=== JOB ITEM ===
Within the material below, transcribe exactly the lines from the one holding "extras to the brownie batter. Some great" through the one holding "then just don’t", keeping both ends and skipping the rest.

DATASET Block Start

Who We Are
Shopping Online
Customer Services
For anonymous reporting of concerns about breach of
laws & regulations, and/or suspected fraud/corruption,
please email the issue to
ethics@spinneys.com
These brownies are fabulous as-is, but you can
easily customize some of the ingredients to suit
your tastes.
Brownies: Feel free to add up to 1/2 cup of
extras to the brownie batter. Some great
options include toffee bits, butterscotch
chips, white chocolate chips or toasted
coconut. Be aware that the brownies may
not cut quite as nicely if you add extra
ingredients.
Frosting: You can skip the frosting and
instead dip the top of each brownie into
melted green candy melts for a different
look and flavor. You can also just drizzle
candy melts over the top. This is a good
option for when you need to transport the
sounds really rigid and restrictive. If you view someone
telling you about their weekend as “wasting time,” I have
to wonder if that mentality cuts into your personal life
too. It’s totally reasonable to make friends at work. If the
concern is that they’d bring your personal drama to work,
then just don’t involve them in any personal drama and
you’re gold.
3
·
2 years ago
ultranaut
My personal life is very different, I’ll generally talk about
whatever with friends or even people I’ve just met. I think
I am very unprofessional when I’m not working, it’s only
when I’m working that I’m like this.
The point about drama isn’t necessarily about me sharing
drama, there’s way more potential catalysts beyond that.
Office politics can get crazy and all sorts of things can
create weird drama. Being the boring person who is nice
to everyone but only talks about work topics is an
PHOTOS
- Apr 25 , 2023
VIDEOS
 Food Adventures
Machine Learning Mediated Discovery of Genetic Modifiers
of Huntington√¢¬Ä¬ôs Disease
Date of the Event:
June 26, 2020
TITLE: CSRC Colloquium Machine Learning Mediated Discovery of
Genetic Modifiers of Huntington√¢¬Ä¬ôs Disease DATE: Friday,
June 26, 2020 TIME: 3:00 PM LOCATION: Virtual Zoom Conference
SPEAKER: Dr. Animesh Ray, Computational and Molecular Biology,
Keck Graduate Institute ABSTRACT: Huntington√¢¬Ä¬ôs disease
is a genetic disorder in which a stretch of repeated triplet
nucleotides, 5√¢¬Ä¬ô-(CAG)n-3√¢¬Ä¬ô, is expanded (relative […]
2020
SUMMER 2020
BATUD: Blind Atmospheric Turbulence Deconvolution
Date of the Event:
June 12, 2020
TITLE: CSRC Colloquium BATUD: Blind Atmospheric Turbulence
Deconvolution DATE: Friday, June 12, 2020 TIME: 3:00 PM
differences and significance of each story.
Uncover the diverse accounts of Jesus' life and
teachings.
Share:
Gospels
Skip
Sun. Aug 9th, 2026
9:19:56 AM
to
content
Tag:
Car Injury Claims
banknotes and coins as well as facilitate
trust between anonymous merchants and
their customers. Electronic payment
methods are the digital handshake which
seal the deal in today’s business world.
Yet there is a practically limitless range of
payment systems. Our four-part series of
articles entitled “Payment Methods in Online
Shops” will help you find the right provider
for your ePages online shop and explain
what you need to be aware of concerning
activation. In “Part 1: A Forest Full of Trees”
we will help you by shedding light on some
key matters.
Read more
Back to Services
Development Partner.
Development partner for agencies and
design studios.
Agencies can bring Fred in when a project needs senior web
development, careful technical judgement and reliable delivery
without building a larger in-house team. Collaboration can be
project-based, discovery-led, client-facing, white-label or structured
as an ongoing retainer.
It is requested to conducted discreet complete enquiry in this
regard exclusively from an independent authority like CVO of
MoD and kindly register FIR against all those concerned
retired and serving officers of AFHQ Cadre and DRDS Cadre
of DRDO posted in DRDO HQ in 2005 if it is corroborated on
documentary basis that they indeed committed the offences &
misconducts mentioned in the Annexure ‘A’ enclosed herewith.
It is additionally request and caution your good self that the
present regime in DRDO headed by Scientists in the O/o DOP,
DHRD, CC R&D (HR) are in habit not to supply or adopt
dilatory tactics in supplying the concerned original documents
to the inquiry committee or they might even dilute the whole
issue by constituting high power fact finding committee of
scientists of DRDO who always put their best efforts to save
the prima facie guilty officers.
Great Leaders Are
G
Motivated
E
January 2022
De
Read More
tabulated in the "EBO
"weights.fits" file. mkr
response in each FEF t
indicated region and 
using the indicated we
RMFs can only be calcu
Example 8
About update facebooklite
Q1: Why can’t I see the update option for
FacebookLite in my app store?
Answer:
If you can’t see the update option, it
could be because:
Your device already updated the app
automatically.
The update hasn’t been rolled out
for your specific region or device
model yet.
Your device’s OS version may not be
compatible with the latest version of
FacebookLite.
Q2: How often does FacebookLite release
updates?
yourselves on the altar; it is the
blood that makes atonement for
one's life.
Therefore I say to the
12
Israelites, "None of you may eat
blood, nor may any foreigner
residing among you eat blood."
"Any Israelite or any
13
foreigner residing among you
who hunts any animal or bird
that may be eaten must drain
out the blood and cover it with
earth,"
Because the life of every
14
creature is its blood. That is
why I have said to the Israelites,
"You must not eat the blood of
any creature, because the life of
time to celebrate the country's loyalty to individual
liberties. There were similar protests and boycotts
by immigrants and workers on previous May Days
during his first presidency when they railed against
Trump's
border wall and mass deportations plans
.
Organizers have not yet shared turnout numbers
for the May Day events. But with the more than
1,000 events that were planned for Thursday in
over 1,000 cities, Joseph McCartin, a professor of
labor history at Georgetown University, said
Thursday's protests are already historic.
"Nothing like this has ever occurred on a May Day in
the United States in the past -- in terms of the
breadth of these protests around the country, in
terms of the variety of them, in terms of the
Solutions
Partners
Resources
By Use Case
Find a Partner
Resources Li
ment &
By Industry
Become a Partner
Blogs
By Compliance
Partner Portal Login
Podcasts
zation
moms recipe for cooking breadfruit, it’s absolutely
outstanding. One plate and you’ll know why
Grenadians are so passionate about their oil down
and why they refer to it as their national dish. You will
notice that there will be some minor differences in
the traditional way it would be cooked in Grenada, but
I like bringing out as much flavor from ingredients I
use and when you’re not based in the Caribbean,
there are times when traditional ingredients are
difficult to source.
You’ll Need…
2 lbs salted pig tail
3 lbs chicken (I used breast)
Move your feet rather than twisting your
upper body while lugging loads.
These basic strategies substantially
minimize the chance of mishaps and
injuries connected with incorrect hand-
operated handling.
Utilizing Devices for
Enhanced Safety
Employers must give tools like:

DATASET Block End

=== ANSWER AREA ===
extras to the brownie batter. Some great
options include toffee bits, butterscotch
chips, white chocolate chips or toasted
coconut. Be aware that the brownies may
not cut quite as nicely if you add extra
ingredients.
Frosting: You can skip the frosting and
instead dip the top of each brownie into
melted green candy melts for a different
look and flavor. You can also just drizzle
candy melts over the top. This is a good
option for when you need to transport the
sounds really rigid and restrictive. If you view someone
telling you about their weekend as “wasting time,” I have
to wonder if that mentality cuts into your personal life
too. It’s totally reasonable to make friends at work. If the
concern is that they’d bring your personal drama to work,
then just don’t involve them in any personal drama and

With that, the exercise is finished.